Work required ::
Reproduce the data below line for line, keeping every character unchanged. Leave the pictures out of your answer.

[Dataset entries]
□ □ □ □
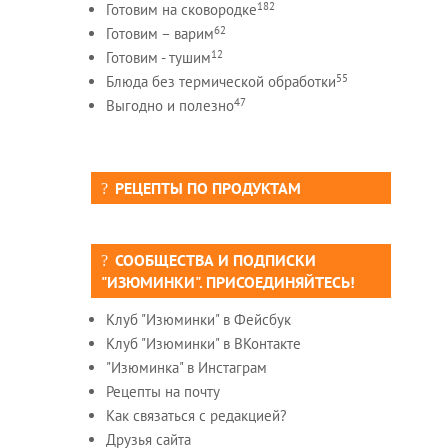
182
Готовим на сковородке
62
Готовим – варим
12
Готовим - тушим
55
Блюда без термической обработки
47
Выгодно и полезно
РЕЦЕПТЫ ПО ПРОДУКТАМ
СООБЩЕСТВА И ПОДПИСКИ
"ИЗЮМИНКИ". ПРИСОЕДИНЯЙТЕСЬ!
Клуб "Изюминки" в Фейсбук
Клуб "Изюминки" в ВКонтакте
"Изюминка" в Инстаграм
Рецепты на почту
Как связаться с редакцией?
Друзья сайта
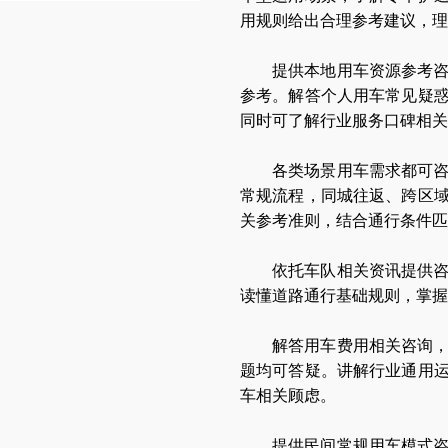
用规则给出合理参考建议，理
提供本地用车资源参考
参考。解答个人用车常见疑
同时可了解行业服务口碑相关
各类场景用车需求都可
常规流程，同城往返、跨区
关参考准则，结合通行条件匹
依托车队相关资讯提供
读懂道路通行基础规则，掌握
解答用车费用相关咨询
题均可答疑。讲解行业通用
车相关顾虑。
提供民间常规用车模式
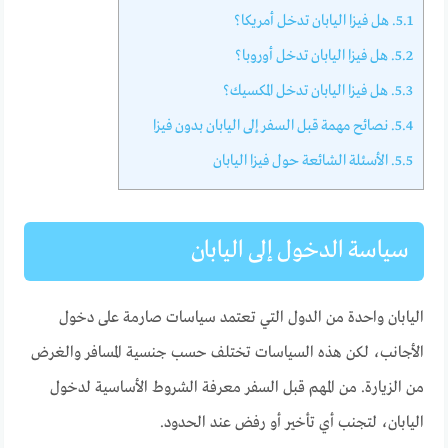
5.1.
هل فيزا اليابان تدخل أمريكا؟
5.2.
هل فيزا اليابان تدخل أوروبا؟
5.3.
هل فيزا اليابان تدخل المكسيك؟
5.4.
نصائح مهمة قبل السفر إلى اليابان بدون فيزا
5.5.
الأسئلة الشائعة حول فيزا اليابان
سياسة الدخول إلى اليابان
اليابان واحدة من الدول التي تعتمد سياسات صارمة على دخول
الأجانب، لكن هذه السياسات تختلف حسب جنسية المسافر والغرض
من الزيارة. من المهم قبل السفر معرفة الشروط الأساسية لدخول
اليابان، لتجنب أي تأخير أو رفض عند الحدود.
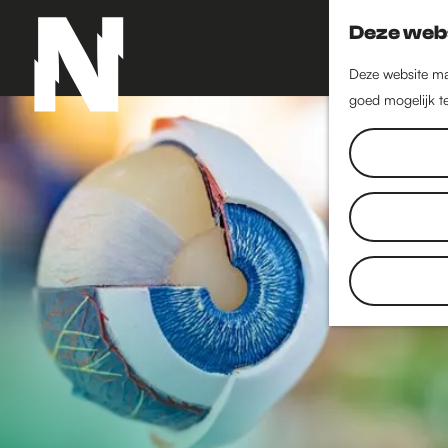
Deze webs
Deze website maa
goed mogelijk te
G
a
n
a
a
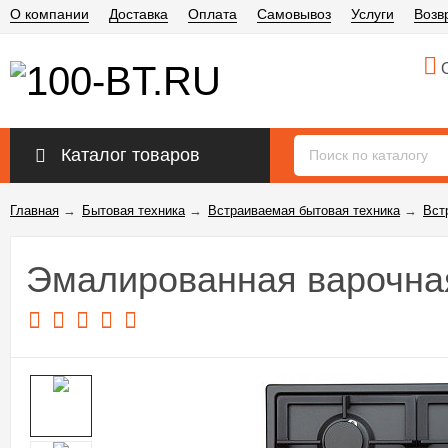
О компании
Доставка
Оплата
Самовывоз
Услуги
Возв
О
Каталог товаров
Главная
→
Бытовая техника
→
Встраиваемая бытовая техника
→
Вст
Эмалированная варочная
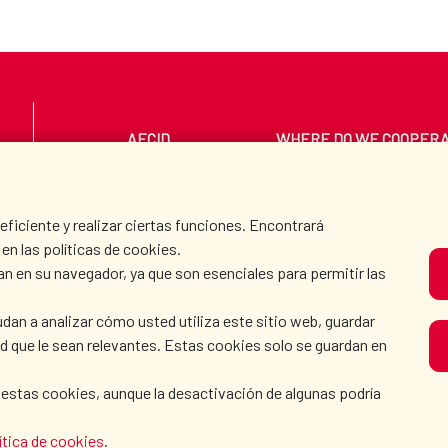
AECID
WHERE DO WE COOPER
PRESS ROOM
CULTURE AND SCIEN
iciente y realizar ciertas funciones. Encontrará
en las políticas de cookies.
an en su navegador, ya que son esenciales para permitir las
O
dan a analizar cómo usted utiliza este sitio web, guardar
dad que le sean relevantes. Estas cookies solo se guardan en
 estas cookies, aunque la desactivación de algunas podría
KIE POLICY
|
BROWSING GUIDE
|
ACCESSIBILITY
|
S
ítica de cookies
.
□ □ □ □
Answer to this problem ::
182
Готовим на сковородке
62
Готовим – варим
12
Готовим - тушим
55
Блюда без термической обработки
47
Выгодно и полезно
РЕЦЕПТЫ ПО ПРОДУКТАМ
СООБЩЕСТВА И ПОДПИСКИ
"ИЗЮМИНКИ". ПРИСОЕДИНЯЙТЕСЬ!
Клуб "Изюминки" в Фейсбук
Клуб "Изюминки" в ВКонтакте
"Изюминка" в Инстаграм
Рецепты на почту
Как связаться с редакцией?
Друзья сайта
用规则给出合理参考建议，理
提供本地用车资源参考
参考。解答个人用车常见疑
同时可了解行业服务口碑相关
各类场景用车需求都可
常规流程，同城往返、跨区
关参考准则，结合通行条件匹
依托车队相关资讯提供
读懂道路通行基础规则，掌握
解答用车费用相关咨询
题均可答疑。讲解行业通用
车相关顾虑。
提供民间常规用车模式
5.1.
هل فيزا اليابان تدخل أمريكا؟
5.2.
هل فيزا اليابان تدخل أوروبا؟
5.3.
هل فيزا اليابان تدخل المكسيك؟
5.4.
نصائح مهمة قبل السفر إلى اليابان بدون فيزا
5.5.
الأسئلة الشائعة حول فيزا اليابان
سياسة الدخول إلى اليابان
اليابان واحدة من الدول التي تعتمد سياسات صارمة على دخول
الأجانب، لكن هذه السياسات تختلف حسب جنسية المسافر والغرض
من الزيارة. من المهم قبل السفر معرفة الشروط الأساسية لدخول
اليابان، لتجنب أي تأخير أو رفض عند الحدود.
Deze webs
Deze website maa
goed mogelijk te
G
a
n
a
a
О компании
Доставка
Оплата
Самовывоз
Услуги
Возв
О
Каталог товаров
Главная
→
Бытовая техника
→
Встраиваемая бытовая техника
→
Вст
Эмалированная варочная
AECID
WHERE DO WE COOPER
PRESS ROOM
CULTURE AND SCIEN
iciente y realizar ciertas funciones. Encontrará
en las políticas de cookies.
an en su navegador, ya que son esenciales para permitir las
O
dan a analizar cómo usted utiliza este sitio web, guardar
dad que le sean relevantes. Estas cookies solo se guardan en
 estas cookies, aunque la desactivación de algunas podría
KIE POLICY
|
BROWSING GUIDE
|
ACCESSIBILITY
|
S
ítica de cookies
.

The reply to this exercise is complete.